By the time of those incidents, Kirby was already on a court undertaking to keep his dogs on his property at all times, except when he took them for a walk. He was ordered to take them one at a time and keep them muzzled and on leash each time.

Most of Kirby's dogs have been described as Louisiana Catahoula leopard dog mixes.

According to the American Kennel Club's website, the Louisiana Catahoula leopard dog is a medium-large sized dog with a variety of coat and eye colours.

Michael Kirby's dogs have been described as Louisiana Catahoula leopard dog mixes. The dog in this photo is a purebred version of the breed.
Michael Kirby's dogs have been described as Louisiana Catahoula leopard dog mixes.
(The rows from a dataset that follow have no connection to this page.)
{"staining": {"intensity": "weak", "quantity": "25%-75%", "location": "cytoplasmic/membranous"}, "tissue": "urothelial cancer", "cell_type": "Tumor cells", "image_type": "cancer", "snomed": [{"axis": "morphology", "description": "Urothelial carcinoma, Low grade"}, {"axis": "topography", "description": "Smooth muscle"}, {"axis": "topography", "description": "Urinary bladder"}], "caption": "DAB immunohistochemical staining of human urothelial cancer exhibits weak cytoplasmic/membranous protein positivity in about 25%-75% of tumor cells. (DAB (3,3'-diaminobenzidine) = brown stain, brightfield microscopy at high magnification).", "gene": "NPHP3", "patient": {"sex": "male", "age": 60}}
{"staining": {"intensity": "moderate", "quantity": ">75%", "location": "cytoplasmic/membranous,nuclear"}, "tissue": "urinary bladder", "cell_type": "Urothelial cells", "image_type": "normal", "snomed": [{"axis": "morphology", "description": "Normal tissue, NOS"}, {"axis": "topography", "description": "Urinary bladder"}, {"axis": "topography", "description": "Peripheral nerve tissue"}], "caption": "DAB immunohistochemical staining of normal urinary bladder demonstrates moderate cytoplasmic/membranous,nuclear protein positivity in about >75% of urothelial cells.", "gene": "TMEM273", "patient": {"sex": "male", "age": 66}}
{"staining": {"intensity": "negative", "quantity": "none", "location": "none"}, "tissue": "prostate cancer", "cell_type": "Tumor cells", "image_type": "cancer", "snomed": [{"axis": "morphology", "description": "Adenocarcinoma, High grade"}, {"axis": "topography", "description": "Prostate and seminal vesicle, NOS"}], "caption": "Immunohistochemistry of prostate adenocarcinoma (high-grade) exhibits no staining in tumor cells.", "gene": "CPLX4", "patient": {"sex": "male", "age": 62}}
The dog in this photo is a purebred version of the breed. (American Kennel Club)

It says the breed, originally used to hunt wild boar in the Catahoula Lake region of Louisiana, "requires firm guidance and early socialization, as they can be independent, territorial, and protective."

Kirby was arrested by police after the Dec. 12, 2018 incidents, and by the time the dogs were removed from his tiny Winslow Street apartment two days later, one of them was dead.

Const. Peter Haslett, a canine handler with the Saint John Police Force, was part of a team of officers and SPCA officials who removed the dogs.

While a video of the extraction was played for the court, Haslett described what was happening.

Barking could be heard as two men in protective equipment stood in the doorway of the apartment and spent several minutes trying to coax the dogs out.

Only one came willingly.

On the video, the dog could be seen wagging its tail and wandering around the fenced-in deck area. It was leashed and taken to a plastic dog crate nearby.

The others took a bit more work.

Haslett said the dogs displayed varying degrees of fear and aggression as the three officers went into the apartment.

He said the most aggressive dog was a female that tried to circle behind the first two officers. Haslett managed to catch it with a pole-and-wire device that's common in animal control.

He said the female dog continued to fight and show aggression until she was unable to breathe and started losing consciousness. One of the SPCA officers put a muzzle on her and she was put in a crate.

Haslett said the next dog was also quite aggressive, albeit not as much as the female removed moments earlier.

He said the last two dogs weren't as much trouble and were more scared than aggressive.

Haslett said the sixth dog had obviously been dead for a while and "looked like it was chewed on."

The trial is scheduled to continue Wednesday morning. Four days have been set aside.